Saved entries
════════
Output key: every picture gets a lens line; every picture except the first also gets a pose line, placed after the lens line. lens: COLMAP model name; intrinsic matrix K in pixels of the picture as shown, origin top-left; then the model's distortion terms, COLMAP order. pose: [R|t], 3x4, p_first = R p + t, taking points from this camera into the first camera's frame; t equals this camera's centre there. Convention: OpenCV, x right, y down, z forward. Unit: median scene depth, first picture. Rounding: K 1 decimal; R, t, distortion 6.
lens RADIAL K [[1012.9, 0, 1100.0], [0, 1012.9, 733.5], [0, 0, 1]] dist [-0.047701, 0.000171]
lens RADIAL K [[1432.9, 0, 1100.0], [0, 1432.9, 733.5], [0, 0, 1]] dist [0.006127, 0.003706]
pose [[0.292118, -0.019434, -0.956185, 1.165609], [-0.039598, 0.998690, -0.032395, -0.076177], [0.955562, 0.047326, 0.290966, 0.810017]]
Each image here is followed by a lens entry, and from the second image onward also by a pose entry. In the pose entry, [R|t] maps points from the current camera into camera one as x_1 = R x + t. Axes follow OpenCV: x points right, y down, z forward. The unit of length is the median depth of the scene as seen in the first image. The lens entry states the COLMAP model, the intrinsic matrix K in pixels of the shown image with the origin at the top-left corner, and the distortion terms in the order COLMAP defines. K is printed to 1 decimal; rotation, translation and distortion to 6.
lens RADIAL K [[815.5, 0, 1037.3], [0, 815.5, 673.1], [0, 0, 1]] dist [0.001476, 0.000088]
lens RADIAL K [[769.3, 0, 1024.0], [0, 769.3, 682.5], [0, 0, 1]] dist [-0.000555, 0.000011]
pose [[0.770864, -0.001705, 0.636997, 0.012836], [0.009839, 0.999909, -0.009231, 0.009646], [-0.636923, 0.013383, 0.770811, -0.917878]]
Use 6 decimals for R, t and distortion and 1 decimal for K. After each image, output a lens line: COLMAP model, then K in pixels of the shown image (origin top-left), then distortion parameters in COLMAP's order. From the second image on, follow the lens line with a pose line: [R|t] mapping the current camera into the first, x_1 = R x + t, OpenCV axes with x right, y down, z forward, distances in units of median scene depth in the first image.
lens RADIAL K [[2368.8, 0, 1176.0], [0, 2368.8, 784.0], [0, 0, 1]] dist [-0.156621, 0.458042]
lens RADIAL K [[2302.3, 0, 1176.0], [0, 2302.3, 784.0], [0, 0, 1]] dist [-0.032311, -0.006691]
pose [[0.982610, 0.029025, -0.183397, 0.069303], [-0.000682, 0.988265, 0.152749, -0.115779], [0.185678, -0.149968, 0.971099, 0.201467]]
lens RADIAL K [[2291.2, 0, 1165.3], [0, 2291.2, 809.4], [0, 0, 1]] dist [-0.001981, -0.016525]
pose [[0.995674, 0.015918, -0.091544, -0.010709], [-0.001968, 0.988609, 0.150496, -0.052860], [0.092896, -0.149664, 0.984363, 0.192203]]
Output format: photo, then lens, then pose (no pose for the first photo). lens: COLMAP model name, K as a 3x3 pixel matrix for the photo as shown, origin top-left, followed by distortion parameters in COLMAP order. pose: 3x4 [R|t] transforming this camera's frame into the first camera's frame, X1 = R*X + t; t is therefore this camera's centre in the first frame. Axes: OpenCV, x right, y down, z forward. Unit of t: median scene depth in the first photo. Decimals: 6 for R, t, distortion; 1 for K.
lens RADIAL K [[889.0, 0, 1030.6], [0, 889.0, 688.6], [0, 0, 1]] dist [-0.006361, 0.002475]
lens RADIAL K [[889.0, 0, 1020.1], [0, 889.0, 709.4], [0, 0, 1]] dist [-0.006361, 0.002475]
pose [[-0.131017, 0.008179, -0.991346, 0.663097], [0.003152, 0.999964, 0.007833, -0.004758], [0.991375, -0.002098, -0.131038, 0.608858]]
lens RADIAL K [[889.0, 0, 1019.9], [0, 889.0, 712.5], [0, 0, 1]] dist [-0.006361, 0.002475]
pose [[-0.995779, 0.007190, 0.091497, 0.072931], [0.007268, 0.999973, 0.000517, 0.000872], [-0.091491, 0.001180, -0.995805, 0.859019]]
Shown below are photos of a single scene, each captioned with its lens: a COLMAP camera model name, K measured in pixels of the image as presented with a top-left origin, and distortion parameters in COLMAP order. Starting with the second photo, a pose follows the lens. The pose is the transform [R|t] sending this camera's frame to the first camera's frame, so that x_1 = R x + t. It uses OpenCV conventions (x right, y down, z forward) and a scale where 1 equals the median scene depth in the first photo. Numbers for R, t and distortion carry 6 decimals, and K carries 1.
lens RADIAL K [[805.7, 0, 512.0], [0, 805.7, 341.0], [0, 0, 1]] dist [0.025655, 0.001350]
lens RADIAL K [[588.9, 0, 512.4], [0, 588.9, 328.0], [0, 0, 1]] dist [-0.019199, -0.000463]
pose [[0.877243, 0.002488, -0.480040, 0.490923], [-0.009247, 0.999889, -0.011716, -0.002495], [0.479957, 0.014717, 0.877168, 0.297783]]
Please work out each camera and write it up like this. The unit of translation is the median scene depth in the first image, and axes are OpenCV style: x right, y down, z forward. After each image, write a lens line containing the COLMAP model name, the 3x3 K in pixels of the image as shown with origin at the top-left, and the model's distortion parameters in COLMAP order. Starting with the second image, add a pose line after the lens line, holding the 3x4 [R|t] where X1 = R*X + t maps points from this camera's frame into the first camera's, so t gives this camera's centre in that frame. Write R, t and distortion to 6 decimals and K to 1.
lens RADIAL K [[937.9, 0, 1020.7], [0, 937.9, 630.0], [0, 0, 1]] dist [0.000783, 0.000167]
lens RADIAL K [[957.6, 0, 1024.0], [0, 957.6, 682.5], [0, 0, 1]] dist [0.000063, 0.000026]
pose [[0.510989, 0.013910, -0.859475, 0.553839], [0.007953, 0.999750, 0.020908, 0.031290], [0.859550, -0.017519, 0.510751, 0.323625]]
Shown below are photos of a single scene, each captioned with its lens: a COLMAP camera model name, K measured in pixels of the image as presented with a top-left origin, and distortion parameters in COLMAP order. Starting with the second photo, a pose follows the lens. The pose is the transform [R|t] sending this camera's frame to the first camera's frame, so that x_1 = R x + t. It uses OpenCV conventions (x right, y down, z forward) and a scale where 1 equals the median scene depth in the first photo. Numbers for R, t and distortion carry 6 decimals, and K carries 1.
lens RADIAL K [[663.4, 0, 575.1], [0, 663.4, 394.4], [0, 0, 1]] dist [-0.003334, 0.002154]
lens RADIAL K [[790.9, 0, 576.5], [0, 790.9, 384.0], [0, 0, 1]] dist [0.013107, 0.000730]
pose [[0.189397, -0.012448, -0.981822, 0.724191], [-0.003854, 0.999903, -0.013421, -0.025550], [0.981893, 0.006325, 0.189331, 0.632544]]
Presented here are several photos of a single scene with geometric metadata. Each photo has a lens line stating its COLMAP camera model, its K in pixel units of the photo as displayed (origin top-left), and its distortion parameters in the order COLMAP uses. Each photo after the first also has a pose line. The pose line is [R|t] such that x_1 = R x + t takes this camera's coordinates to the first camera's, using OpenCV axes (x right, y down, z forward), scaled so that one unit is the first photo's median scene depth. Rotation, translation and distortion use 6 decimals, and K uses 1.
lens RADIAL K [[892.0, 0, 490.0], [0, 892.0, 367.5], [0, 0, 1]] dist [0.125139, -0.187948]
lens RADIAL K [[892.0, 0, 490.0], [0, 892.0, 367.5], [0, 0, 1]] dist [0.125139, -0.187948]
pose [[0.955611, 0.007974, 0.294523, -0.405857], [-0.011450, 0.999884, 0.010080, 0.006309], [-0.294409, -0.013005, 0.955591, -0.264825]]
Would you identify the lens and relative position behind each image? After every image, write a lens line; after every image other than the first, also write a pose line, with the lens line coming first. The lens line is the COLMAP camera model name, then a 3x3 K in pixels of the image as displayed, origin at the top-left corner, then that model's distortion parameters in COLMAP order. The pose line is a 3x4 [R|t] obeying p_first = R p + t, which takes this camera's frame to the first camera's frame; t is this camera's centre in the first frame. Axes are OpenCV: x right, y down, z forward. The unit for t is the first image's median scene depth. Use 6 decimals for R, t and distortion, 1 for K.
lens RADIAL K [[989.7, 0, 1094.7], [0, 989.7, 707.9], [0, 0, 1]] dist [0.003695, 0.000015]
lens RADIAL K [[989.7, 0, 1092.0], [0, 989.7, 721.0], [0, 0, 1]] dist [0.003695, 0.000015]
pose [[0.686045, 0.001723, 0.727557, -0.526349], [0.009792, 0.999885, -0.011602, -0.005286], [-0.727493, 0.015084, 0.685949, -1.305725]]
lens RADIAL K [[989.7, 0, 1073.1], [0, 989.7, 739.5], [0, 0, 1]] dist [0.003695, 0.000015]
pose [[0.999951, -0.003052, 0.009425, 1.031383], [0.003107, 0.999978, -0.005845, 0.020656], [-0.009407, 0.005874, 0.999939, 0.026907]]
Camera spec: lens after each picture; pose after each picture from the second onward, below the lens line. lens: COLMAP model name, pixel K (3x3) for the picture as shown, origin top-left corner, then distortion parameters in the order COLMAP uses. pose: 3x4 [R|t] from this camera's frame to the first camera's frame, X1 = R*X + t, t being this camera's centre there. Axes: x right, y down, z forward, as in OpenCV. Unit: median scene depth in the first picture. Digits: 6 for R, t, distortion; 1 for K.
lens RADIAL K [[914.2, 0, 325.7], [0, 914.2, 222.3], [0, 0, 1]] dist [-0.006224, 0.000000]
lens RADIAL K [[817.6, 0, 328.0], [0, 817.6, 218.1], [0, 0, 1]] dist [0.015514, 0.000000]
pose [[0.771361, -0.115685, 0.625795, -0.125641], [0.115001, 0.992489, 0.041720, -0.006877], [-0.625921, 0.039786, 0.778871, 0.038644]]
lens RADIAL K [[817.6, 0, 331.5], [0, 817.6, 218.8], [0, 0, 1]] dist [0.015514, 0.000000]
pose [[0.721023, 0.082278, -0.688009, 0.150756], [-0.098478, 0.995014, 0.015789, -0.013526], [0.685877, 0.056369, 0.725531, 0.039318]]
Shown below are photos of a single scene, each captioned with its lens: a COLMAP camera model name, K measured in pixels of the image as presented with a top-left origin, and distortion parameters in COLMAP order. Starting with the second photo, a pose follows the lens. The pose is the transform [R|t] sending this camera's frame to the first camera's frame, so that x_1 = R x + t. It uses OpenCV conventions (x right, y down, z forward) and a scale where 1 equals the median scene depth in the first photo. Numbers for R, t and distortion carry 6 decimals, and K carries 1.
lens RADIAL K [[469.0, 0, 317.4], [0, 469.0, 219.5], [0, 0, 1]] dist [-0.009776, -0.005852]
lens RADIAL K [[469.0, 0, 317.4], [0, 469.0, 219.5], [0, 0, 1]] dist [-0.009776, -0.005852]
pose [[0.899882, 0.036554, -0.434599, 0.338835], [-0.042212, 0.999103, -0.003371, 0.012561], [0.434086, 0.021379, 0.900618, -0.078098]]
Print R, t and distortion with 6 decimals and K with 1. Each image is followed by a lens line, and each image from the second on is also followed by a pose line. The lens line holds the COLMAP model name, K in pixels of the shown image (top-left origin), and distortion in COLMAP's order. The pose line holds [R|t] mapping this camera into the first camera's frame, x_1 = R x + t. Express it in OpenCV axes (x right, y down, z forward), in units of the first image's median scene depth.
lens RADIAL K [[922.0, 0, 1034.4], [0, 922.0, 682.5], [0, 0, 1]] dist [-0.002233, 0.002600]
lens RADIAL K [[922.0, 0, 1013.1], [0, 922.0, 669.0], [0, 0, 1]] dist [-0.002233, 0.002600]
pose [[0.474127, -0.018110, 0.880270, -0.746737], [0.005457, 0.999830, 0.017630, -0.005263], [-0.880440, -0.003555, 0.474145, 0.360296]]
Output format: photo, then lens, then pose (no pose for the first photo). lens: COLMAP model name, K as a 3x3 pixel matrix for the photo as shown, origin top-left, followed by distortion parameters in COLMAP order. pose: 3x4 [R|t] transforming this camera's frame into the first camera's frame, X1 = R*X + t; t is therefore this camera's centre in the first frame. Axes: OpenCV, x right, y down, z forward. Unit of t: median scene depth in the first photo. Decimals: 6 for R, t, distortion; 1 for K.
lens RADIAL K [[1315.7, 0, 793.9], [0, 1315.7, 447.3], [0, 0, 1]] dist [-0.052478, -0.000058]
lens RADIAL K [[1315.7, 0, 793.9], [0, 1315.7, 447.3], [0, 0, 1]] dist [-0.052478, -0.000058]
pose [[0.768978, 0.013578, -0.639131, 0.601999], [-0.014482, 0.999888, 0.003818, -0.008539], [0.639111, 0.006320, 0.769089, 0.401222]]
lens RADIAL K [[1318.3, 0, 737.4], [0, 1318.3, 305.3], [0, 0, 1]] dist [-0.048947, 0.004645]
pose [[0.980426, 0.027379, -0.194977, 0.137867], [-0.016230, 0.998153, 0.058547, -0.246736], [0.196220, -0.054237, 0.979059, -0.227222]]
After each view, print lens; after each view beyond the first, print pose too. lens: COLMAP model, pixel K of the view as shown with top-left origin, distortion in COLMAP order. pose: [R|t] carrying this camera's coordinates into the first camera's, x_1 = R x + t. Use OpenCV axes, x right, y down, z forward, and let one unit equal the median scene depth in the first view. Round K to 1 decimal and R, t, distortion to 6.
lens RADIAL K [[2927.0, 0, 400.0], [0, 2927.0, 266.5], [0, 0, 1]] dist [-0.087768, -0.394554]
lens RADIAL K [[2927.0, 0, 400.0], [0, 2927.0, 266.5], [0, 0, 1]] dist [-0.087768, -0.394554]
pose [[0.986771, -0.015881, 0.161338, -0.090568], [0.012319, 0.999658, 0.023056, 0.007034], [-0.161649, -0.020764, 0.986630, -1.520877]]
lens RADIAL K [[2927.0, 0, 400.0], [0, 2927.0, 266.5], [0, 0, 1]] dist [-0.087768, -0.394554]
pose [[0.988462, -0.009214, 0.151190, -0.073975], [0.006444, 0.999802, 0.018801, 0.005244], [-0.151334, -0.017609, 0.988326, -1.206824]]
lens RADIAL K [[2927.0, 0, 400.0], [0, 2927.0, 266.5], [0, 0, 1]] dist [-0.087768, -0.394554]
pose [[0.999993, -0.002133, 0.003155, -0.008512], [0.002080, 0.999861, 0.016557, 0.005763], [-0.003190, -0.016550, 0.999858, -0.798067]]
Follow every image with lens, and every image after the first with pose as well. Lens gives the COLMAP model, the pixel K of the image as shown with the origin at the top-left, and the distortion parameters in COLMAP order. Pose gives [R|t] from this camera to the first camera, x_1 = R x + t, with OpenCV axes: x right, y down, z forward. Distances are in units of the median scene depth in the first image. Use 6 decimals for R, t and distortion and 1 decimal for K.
════════
Rewrite as a numbered list the part of the listing that opens with the line containing "Each image here" and closes with the line containing "0.013383, 0.770811, -0.917878]]", leaving out any blank lines.

1. Each image here is followed by a lens entry, and from the second image onward also by a pose entry. In the pose entry, [R|t] maps points from the current camera into camera one as x_1 = R x + t. Axes follow OpenCV: x points right, y down, z forward. The unit of length is the median depth of the scene as seen in the first image. The lens entry states the COLMAP model, the intrinsic matrix K in pixels of the shown image with the origin at the top-left corner, and the distortion terms in the order COLMAP defines. K is printed to 1 decimal; rotation, translation and distortion to 6.
2. lens RADIAL K [[815.5, 0, 1037.3], [0, 815.5, 673.1], [0, 0, 1]] dist [0.001476, 0.000088]
3. lens RADIAL K [[769.3, 0, 1024.0], [0, 769.3, 682.5], [0, 0, 1]] dist [-0.000555, 0.000011]
4. pose [[0.770864, -0.001705, 0.636997, 0.012836], [0.009839, 0.999909, -0.009231, 0.009646], [-0.636923, 0.013383, 0.770811, -0.917878]]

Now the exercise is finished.